この国の女の多くは男に傅かれ中々にプライドが高い。そんなプライドの高い彼女達からして俺は好奇心を満たすおもちゃにはなっても、大事大事に崇め奉ることもなく可愛いげのない男だったわけだ。


そんな俺と相性が良かったのがアニスのような子供に恵まれない女だった。


この世界の、社会に弾き出された彼女たちにはあまりこの世界の常識を知らない俺には劣等感を刺激されないらしい。

確かに常識知らずの子供みたいな体だけ大人のやつがなにかしたところで、“お前は金の数え方も知らないくせに”ってなるよな。

そんなことしたって俺が間抜けに見えるだけ。


それに女児を生んだ女が偉くて、子供をいっぱい産んだら子育てなんか夫に押し付けてても地位が上がるなんて。

この異世界ほど極端な価値観でもでもない俺はアニスらにとって居心地が良いのだろう。


そして、俺が一夫多妻になったのは彼女たちに居場所を作ったことが大きいだろう。

俺はアニスたちとの間に女児をもうけることができた。


異世界人チートだと思ってる。子供生ませるために召喚したんだったら、子供を作る能力がいくらか飛び抜けててもおかしくないだろう。ついでに俺をおまけだと言ったのはあのくそ王子だ。

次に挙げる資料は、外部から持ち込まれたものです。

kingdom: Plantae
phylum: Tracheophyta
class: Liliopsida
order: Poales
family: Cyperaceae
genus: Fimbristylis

プライドの高い女達は女児を産み地位を高めたいがため最近うちの家に女児が産まれその種が俺のだと知り、頻繁にお誘いして来るようになった。

そこに一通、やけに豪華な便箋が、差出人は書かれておらず、中の便箋には田代真奈美の名前があった。さてなんだというのだ。久しぶりすぎて驚いた。思わずお前誰だよとか言いそうになったが、この世界で漢字で書く名前なんて一人しかいないのだ。JKも人妻か。この二つは男のロマンがつまってる。

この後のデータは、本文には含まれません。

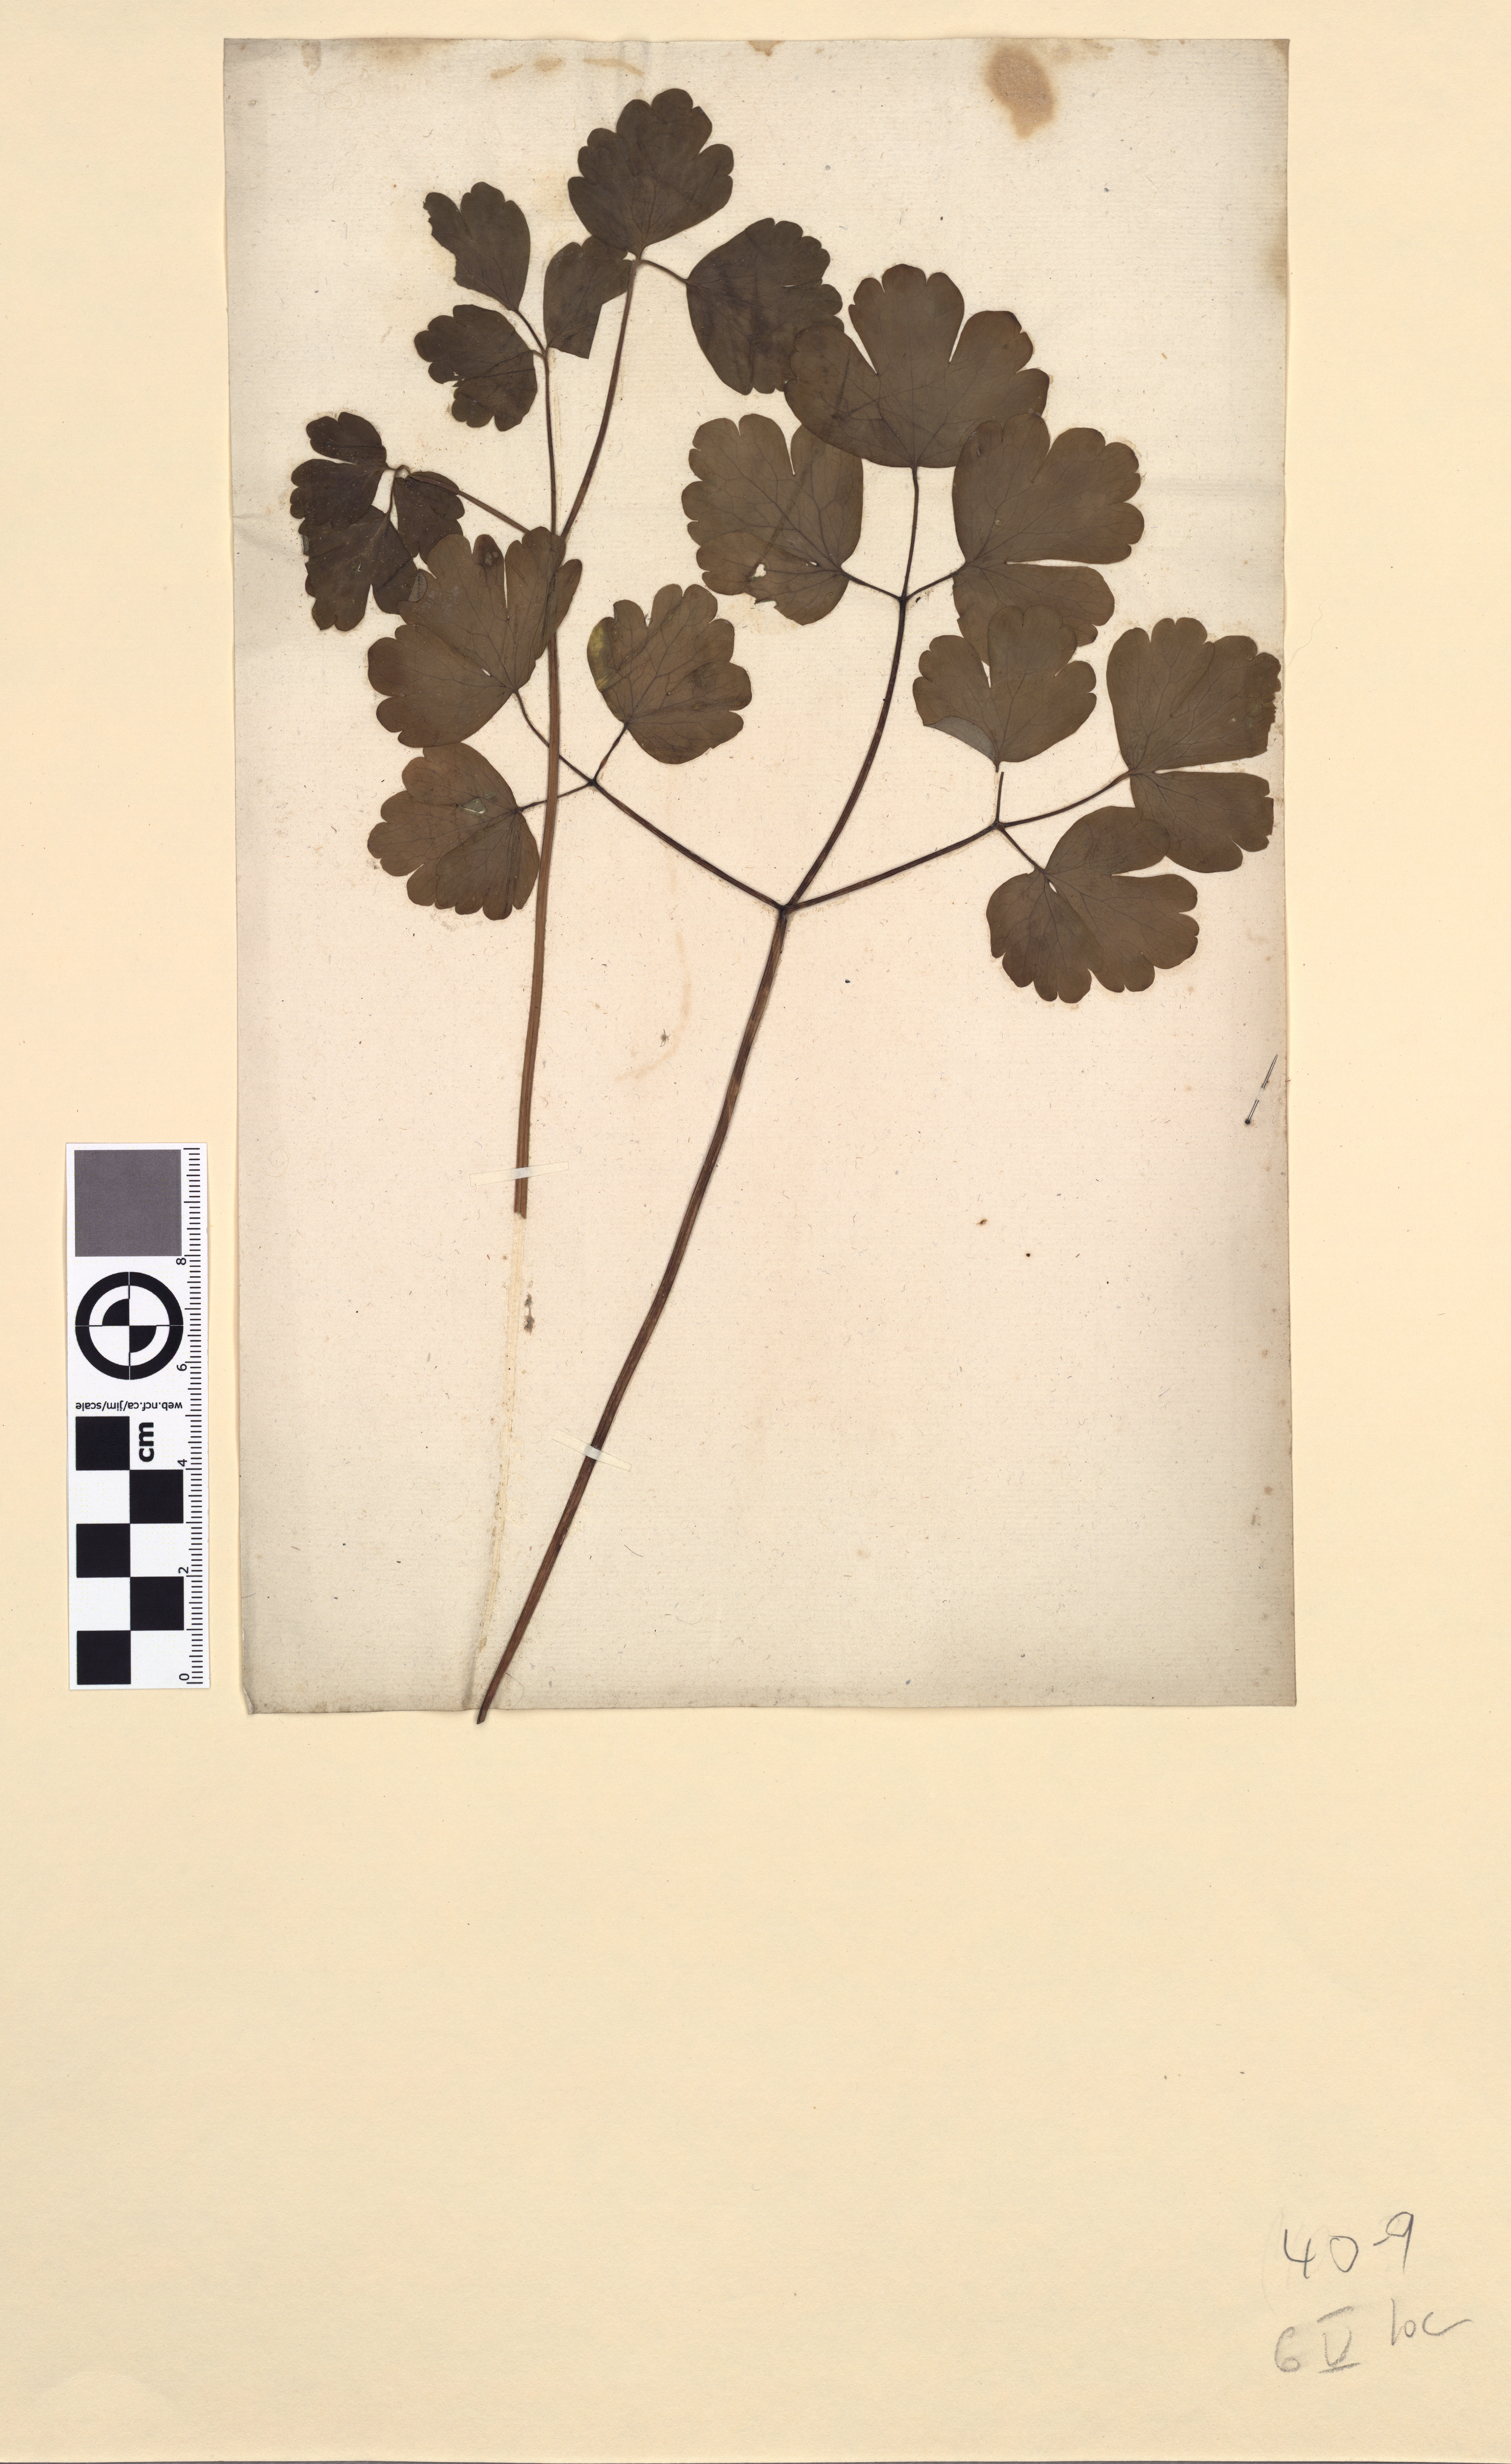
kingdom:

懐かしいな。そういえば王族の妊娠とか誕生とかの話は聞かないなぁ。



「ねぇ、今回は何人の女の子だと思う?」

「さぁ、前回三つ子だったしな。また多胎児だったら、シアも辛いだろうな。あんまり無理しないようにな。」



ちなみに俺の名前はオノレーヤではなく、小野礼也だ。そんなヨーロピアンだかアメリカンだかみたいな名前に変換しないでくれ。俺の名前は礼也だ。